-- begin PASSAGE --

# Sneezing



## jazyk

Dit is een interessante lijst met de onomatopee van het niezen in verschillende talen. Het enige probleem is dat hij is geschreven in het Nederlands.


----------



## Chazzwozzer

*Turkish: *
*hapşırık *_or _*aksırık*


----------



## Lemminkäinen

In Norwegian: *atsjo*


----------



## Ilmo

*Finnish:*
The verb *to sneeze* in itself is onomatopoeic in Finnish, just like in English; *aivastaa

*And the sound produced is written normally: *atshii*


----------



## Grekh

in spanish: "achú"


----------



## badgrammar

In French, "éternuer"


----------



## Etcetera

The Russian for 'to sneeze' is чихать. 
'Sneezing' can be translated as чихание, but this word isn't very common.


----------



## vince

How come the Romance word for "sneeze" is so long?

e.g. Spanish estornudar, French éternuer. Is there a colloquial version to say for example, "She sneezed"


----------



## Outsider

vince said:


> How come the Romance word for "sneeze" is so long?


There is not a single Romance "word" for _to sneeze_. In Portuguese, it's _espirrar_.


----------



## Bienvenidos

Persian/Farsi:

Sneeze: *aksadan*


----------



## miss_mermelada

In German, the sound is "hatschi"


----------



## karuna

In Latvian: 

to sneeze – _šķaudīt _(more than once) or _nošķaudīties _(only once)
sneezing – _šķavas, šķaudīšana_
the sound itself – _apčī!_


----------



## Frank06

Hi,


> Dit is een interessante lijst met de onomatopee van het niezen in verschillende talen. Het enige probleem is dat hij is geschreven in het Nederlands.


Ik zie het probleem niet...



Bienvenidos said:


> Persian/Farsi:
> Sneeze: *aksadan*



In Persian to sneeze can also be translated as: 
atse kardan
عطسه کردن

Groetjes,

Frank


----------



## linguist786

I think the Hindi/Urdu/Gujarati word is also a bit onomatopoeic:

_cheekh khaanaa_ (_khaavu_ in Gujarati)


----------



## speedier

Well, to all of you I can only say:

bless you!

or should it be:

gesundheit (please excuse spelling as it is a distant memory of my schoolday German).


----------



## gao_yixing

Chinese: 打喷嚏(verb) 喷嚏（noun）


----------



## Flaminius

Yixing, could you provide the pronunciations?


----------



## gao_yixing

Flaminius said:


> Yixing, could you provide the pronunciations?


Sure.
打喷嚏(da pen ti）


----------



## Heba

In Arabic:

to sneeze: *يعطس *(ya'tas)
sneezing: *عطس* ('ats)


----------



## Mutichou

badgrammar said:


> In French, "éternuer"


And the onomatopoeia is _atchoum_.


----------



## Thomas1

*Polish *is similar to Russian in this respect, i.e. we don't use sneezing--*kichanie *very often, you will hear to sneeze--*kichać*, which is by far more common. We only have the onomatopoeic word for the sound of sneezing--*psik. *

Thomas


----------



## Conchita57

badgrammar said:


> In French, "éternuer"

-- end PASSAGE --

- REQUIREMENT 1:
Could you copy the sneezing thread word for word, starting at "## Outsider" and ending at "Portuguese, it's _espirrar_."?
The listing has no connection to the sneezing thread.

-- begin RECORDS FOR THIS EXERCISE --

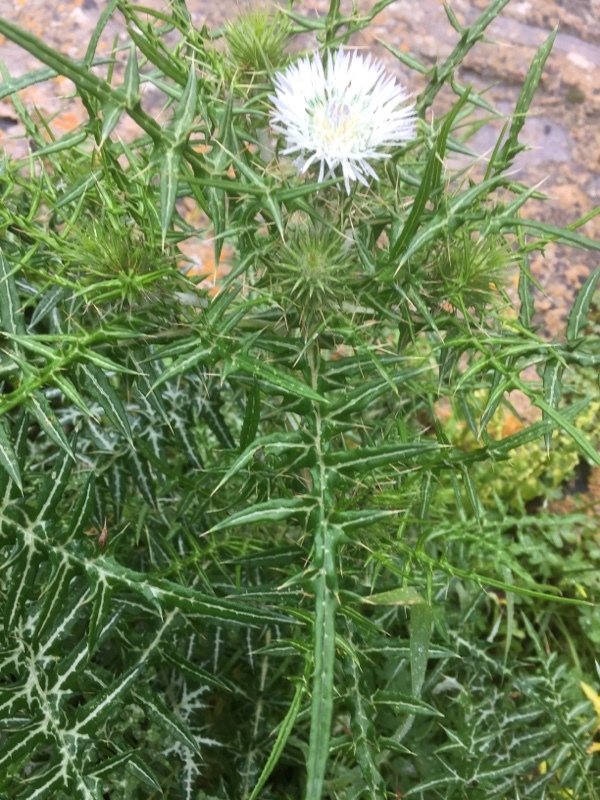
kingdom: Plantae
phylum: Tracheophyta
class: Magnoliopsida
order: Asterales
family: Asteraceae
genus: Galactites
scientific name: Galactites tomentosa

-- end RECORDS FOR THIS EXERCISE --

- REQUIREMENT 2:
Can you quote every line of the listing exactly, leaving the pictures out?

- TASK RESULT 1:
## Outsider

vince said:


> How come the Romance word for "sneeze" is so long?


There is not a single Romance "word" for _to sneeze_. In Portuguese, it's _espirrar_.

- TASK RESULT 2:
kingdom: Plantae
phylum: Tracheophyta
class: Magnoliopsida
order: Asterales
family: Asteraceae
genus: Galactites
scientific name: Galactites tomentosa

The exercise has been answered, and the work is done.